Darling makes his claims in a new memoir, his third, 108 Stitches: Loose Threads, Ripping Yarns, and the Darndest Characters from My Time in the Game. He says that Dykstra, prior to the game’s opening pitch, yelled “every imaginable and unimaginable insult and expletive in [Boyd’s] direction—foul, racist, hateful, hurtful stuff . . . the worst collection of taunts and insults I’d ever heard—worse, I’m betting, than anything Jackie Robinson might have heard, his first couple times around the league.” In Darling’s telling, Boyd “looked rattled” enough to mar his performance, beginning with the game’s first batter—Dykstra, who homered off him. Darling does not quote the words that Dykstra allegedly used, leaving that to readers’ imagination.
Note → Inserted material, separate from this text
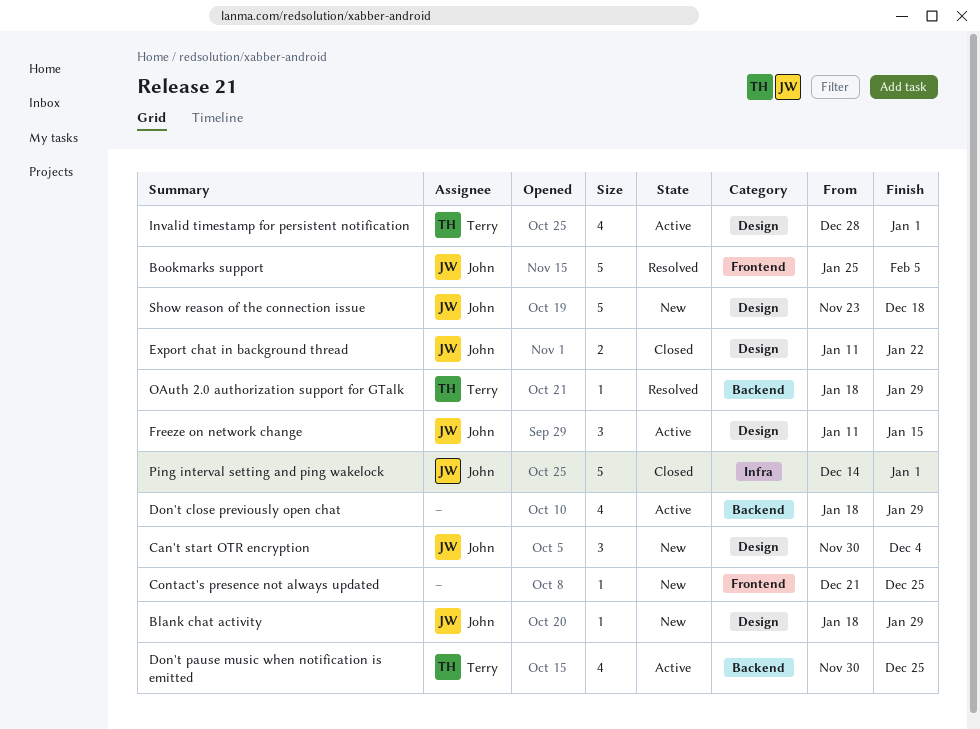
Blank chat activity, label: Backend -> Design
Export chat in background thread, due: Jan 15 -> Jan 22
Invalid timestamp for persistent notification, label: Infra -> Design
Dykstra has now sued Darling and his publisher for libel.

Darling claims to have texts from other Mets players backing up his recollection of Dykstra’s outburst, though he hasn’t named them, and no other witnesses have identified themselves publicly. By contrast, several prominent black teammates—Darryl Strawberry, Dwight Gooden, and Kevin Mitchell—have taken Dykstra’s side and insisted that the incident never happened. Another teammate, Wally Backman, who was in the Mets’ on-deck circle at the time the comments were allegedly made, also denies that Dykstra directed any racist abuse at Boyd. Boyd himself says that, while he believes Darling’s narrative, he doesn’t recall hearing any racist insults from Dykstra. Boyd has now gained new notoriety as the victim in an incident he doesn’t remember.

Whom should Met fans believe? On personal credibility, the contest looks like a mismatch. Darling is not known for unsourced, controversial claims or personal attacks on players, past or present. Dykstra, of course, has a long record of untrustworthy behavior. He is named in the 2007 Mitchell Report on steroid use in baseball. He has been charged with grand theft auto, providing false financial statements, and making terroristic threats. He built a financial empire that collapsed in a bankrupt heap of unpaid bills and bounced checks, and at one point wound up living in his car. Yet several of Dykstra’s Mets teammates have publicly supported his denial of these accusations, and Darling, pledged to public silence now by his attorneys, seems caught off balance by the vehement response.

Darling must have known that his anecdote would trouble his ex-teammates—in particular, his colleague in the Mets’ television-broadcast booth, Keith Hernandez. Put in an unenviable position, Hernandez seemed to thread the needle by telling the New York Post that he heard Dykstra “barking” something but couldn’t make out the words. Hernandez can’t be enjoying his involvement in what is now a legal matter, and Mets broadcasts have been noticeably subdued since the brouhaha erupted.

Darling obligingly implicates himself as an “accomplice of a kind” in tolerating Dykstra’s racist harangue and enjoying the “gifts that fell Lenny’s way as a result,” though by doing so he implicates his teammates as passive accomplices as well. But we have to wonder why, decades later, and in the middle of a successful broadcasting career, Ron Darling went out of his way to spread a story that, at best, would sully the cherished reputation of a great team. Is social virtue so prized now that it’s worth stepping on your teammate’s name to receive it? At the very least, future reunions of the 1986 Mets will never be free of the rift created by Darling’s 2019 tell-all. More than 30 years after the Mets raised their last championship flag, Darling has tainted a treasured memory for his teammates and legions of fans.